Assim, aquele homem bom, cristão, passou mais tarde, talvez, a fazer oposição ao tirano Nicolau I, que o mandou para a prisão bem como a todos os companheiros da katorga. E esses mujiques ganharam a compreensão do jovem Dostoiévski então com 29 anos. (Mas é preciso dizer que tempos depois mudou sua opinião a respeito dos sofridos poloneses...).
Esse nacionalismo que o tomou por completo e por toda a sua existência tornou-se o aspecto fundamental, porém polêmico, de sua vida e obra. E só a leitura atenta pode levar-nos a compreender o autor de obras profundas, imperfeitas mesmo, dada a natureza exaltada de um homem epiléptico que passou por todas as agruras e humilhações que o vício do jogo pode trazer. Mas ninguém criou personagens como as dele.
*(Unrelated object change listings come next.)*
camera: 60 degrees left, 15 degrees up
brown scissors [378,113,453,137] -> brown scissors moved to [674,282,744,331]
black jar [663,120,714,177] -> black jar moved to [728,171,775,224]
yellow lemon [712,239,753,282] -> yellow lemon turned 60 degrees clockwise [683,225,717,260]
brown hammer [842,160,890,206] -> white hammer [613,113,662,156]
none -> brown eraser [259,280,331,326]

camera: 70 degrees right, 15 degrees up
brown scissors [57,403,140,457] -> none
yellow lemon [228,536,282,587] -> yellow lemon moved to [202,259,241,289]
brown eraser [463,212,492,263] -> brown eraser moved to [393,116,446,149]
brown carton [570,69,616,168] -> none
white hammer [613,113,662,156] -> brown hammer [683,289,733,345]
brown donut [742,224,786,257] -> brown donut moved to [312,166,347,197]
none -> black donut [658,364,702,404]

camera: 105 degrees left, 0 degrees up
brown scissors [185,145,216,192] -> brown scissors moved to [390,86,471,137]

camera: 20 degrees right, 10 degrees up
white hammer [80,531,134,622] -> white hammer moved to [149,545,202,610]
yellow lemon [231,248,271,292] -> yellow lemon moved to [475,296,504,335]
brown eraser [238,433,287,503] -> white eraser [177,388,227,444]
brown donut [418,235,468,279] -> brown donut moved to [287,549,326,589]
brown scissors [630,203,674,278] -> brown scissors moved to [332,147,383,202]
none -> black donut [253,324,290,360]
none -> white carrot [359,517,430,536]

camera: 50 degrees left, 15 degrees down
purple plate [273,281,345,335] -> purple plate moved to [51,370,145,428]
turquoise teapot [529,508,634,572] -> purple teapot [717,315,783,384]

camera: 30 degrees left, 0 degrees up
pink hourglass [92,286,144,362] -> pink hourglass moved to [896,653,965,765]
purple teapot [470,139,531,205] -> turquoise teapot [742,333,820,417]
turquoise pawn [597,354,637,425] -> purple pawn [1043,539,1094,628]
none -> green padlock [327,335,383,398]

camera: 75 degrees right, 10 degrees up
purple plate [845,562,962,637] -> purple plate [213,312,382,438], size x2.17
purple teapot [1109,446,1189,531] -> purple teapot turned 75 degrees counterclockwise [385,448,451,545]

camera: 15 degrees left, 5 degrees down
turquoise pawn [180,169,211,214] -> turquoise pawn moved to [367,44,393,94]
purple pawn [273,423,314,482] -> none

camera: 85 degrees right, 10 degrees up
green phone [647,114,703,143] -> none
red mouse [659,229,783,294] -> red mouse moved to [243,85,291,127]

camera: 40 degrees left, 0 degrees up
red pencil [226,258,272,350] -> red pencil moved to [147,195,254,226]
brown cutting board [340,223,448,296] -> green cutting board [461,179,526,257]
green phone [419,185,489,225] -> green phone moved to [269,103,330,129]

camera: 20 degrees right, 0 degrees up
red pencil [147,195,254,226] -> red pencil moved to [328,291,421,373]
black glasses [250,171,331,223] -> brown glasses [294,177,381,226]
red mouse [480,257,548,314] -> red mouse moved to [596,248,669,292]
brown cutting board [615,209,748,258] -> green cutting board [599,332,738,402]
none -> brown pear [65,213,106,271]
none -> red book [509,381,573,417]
Segundo o biógrafo e crítico Joseph Frank, foi um certo prisioneiro D. I. Ilínski, parricida, que forneceu ao romancista a trama principal de Os irmãos Karamázov, modelo para a personagem Dmítri; e outro, chamado Áristov, teria fornecido o caráter do libertino Svidrigáilov, de Crime e castigo. Monstros morais que horrorizaram Dostoiévski e fizeram com que ele mergulhasse no lugar mais escuro da alma humana. E nunca mais foi o mesmo. Nem a literatura.